Document section:
-.-.-
Expression Profiles of Phytohormone-related Genes Regulated by Hg Stress
Among 324 phyotohormone-related genes, 19 and 12 were upregulated and 2 and 12 were downregulated with short- and long-term Hg treatment, respectively (Table S5 and S7). Transcripts for 5 ethylene (ET) synthesis genes–OsACS2, OsACO1, OsACO2, OsACO5 and OsACO6– were significantly increased with short-term Hg exposure. Furthermore, transcripts for 5 cytokinin (CK) signaling genes – OsRR1, −3, −4, −6 and −11– were decreased with long-term Hg exposure. MapMan analysis revealed ET synthesis and signaling genes significantly upregulated with short-term Hg exposure (Figure 1C).
Expression Profiles of Signaling Genes and TFs Regulated by Hg Stress
In total, 87 protein kinase genes were upregulated and 50 were downregulated under Hg stress (Figure 2, Table S8). Nearly all of the Hg-responsive kinases were associated with the RLK family. In total, 48 and 29 protein kinases were upregulated by short- and long-term Hg exposure, respectively (Table S8). LRR-VIII and RLCK-VII subfamilies of the RLK family were significantly upregulated only with short-term Hg exposure (Figure 2, Table S8). The LRR-XI subfamily was significantly upregulated only with long-term Hg exposure.
-.-.-
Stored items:
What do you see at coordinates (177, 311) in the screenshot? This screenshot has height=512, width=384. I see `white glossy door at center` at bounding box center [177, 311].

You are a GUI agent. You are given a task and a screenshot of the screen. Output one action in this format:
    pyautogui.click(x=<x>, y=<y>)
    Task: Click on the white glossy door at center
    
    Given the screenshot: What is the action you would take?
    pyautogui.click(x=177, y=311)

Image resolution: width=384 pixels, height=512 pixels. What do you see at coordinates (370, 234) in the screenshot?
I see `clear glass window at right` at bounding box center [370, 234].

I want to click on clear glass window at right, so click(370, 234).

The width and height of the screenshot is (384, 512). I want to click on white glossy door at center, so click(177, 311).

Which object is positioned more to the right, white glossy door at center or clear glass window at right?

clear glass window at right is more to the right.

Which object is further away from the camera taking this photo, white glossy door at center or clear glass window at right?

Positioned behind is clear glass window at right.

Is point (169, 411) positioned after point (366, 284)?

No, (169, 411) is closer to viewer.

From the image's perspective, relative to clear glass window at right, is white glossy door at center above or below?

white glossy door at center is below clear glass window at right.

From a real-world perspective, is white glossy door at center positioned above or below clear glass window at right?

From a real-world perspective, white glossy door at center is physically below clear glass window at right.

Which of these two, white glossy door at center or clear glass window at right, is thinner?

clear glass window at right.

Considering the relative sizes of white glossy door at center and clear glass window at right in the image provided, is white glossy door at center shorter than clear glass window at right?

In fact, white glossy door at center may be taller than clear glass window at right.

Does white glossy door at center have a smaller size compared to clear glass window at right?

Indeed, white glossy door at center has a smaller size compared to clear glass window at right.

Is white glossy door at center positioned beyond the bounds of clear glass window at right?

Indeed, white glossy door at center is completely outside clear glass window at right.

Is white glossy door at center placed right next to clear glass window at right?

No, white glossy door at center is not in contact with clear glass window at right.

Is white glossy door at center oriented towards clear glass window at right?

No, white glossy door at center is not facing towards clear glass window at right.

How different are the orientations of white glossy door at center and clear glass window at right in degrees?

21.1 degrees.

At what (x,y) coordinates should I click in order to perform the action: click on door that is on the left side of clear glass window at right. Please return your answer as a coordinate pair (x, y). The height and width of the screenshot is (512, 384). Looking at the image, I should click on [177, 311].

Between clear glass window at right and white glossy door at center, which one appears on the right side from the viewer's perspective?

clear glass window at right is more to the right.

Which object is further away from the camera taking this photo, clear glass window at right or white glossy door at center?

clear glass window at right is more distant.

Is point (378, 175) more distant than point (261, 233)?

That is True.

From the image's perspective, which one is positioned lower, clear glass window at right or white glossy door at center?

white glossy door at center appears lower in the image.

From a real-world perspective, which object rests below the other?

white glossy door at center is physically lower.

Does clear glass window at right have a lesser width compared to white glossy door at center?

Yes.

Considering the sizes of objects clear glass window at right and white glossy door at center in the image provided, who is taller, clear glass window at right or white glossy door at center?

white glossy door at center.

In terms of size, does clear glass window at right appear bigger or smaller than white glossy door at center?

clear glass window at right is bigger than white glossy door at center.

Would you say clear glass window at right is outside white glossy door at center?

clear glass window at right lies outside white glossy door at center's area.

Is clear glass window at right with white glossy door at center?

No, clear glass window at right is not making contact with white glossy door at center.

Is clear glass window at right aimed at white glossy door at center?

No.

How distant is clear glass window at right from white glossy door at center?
-.-.-
Problem statement: In the Hg stress text, recast the paragraph beginning "In total, 87 protein kinase genes" as a short list that keeps its main facts.

Solution below:
- Under Hg stress, 87 protein kinase genes were upregulated and 50 were downregulated.
- Nearly all Hg-responsive kinases belonged to the RLK family.
- Short-term Hg exposure upregulated 48 protein kinases, and long-term exposure upregulated 29.
- The LRR-VIII and RLCK-VII subfamilies were significantly upregulated only with short-term exposure.
- The LRR-XI subfamily was significantly upregulated only with long-term exposure.